Let me know what features you’d like to see!

Most Anticipated Upcoming Games

Final Fantasy XV (Sept 30, 2016)

I was a die-hard fan back in the days of IV, VI and VII but have fallen off the wagon since. I bought XIII but was less than impressed.

I haven’t kept up with every detail about this game so will probably wait for the reviews to come in before committing to this one. But I’m hoping SquareEnix can recapture the magic.

 

Persona 5 (Feb 14, 2017)

I actually haven’t played any previous Persona game (and am still debating over whether or not to buy a Vita just to play P4) but everything I’ve seen of Persona 5 looks like it will be amazing.

The anime aspect, the Tokyo setting, and the bold design style are piquing my interest big time.

I got to play Catherine on last-gen and thought it was a great mix of puzzle platformer and character-heavy story.

 

Mass Effect Andromeda (March 2017)

Easily my most anticipated game.

The Mass Effect trilogy was the highlight of my Xbox 360 gaming experience. I played the crap out of those games multiple times.

The games had major flaws and plotholes, but the Star Wars-esque setting and the interesting characters are what kept me coming back for more.
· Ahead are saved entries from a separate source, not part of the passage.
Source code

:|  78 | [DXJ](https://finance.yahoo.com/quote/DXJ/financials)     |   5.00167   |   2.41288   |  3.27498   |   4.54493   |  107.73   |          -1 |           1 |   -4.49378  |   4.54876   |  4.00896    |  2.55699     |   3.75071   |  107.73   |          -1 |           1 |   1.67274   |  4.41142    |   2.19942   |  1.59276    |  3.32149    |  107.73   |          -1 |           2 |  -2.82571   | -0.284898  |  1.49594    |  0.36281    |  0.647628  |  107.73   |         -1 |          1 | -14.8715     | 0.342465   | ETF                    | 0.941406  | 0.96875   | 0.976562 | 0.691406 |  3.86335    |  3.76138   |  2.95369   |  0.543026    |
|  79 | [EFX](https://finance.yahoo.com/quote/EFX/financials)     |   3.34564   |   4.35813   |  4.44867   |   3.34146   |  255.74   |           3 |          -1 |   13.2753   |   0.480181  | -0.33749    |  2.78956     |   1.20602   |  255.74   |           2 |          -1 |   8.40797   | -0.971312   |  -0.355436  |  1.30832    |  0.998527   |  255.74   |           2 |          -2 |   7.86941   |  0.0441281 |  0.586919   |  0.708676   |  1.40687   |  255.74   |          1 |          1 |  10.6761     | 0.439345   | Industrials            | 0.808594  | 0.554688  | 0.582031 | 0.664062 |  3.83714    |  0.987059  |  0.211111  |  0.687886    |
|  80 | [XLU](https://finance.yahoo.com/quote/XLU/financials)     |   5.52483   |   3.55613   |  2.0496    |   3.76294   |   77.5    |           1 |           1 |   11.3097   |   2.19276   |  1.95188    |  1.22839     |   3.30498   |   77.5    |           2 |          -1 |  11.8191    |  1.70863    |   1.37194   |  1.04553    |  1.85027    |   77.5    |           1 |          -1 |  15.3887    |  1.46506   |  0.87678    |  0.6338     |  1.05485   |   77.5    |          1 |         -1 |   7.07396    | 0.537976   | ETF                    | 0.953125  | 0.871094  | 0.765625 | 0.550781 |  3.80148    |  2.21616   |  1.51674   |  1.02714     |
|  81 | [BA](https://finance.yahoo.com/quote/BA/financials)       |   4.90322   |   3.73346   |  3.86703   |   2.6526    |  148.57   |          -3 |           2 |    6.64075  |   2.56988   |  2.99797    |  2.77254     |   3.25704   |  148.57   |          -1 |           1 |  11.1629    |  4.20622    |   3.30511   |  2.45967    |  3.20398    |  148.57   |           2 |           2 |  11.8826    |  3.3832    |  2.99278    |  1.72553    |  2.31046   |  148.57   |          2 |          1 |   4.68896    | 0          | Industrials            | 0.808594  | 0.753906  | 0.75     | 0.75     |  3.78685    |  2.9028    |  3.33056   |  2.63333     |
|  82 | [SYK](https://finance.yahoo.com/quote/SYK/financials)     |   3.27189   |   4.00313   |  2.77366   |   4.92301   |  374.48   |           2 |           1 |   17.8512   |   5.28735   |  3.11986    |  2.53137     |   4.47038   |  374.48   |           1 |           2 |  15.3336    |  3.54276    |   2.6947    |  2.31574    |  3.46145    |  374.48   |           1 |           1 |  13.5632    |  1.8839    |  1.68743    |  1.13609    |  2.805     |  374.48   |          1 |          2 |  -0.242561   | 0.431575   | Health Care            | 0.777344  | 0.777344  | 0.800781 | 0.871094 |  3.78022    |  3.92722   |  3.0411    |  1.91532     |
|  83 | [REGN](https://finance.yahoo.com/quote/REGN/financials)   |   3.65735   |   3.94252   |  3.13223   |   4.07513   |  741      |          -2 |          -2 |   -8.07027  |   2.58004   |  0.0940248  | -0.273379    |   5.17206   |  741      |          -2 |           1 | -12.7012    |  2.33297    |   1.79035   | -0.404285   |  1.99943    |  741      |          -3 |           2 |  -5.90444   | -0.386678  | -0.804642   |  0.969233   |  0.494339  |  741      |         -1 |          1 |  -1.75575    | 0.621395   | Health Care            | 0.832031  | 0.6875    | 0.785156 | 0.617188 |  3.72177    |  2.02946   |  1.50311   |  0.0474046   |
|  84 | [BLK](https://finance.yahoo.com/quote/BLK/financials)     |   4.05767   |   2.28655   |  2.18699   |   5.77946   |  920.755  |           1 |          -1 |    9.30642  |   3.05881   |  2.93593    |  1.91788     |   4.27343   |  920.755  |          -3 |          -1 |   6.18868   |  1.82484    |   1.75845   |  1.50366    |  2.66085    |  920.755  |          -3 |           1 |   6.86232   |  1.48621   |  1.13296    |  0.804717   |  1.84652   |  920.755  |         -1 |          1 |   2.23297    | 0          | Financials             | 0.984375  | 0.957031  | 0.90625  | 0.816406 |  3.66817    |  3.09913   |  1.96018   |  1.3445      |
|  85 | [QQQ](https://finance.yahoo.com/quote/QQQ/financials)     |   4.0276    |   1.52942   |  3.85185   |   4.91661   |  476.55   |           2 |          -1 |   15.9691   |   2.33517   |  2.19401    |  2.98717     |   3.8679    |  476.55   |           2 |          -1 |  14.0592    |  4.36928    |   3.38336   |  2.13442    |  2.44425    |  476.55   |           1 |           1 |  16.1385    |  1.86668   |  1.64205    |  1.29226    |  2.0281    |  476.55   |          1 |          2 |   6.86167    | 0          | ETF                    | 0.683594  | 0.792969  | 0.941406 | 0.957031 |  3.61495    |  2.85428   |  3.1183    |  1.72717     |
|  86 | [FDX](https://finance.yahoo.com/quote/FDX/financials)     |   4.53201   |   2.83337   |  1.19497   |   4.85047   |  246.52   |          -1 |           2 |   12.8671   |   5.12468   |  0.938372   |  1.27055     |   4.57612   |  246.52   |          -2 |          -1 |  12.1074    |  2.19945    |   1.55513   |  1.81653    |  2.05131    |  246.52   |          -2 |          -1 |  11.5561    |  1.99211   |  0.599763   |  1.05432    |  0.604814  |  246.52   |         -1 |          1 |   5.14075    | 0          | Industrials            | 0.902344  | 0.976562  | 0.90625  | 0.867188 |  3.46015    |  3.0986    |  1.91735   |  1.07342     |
I’m hoping for more of the same in Andromeda.

 

Other games that I’ll probably end up checking out:

The Last Guardian, just to see what the hype is all about
Watchdogs 2, initially excited about the first one but reality of it kept me from even playing it
Rise of the Tomb Raider, my enthusiasm dulled after having waited so long for it to show up on the PS4

What do you guys think?

Also, I want to do a Let’s Play soon but most of these games on my list are RPGs which aren’t exactly conducive to focused recorded gameplay. I’m thinking I’ll try recording a couple of episodes of Persona 5 and see how it goes. But I’m open to anyone’s opinions.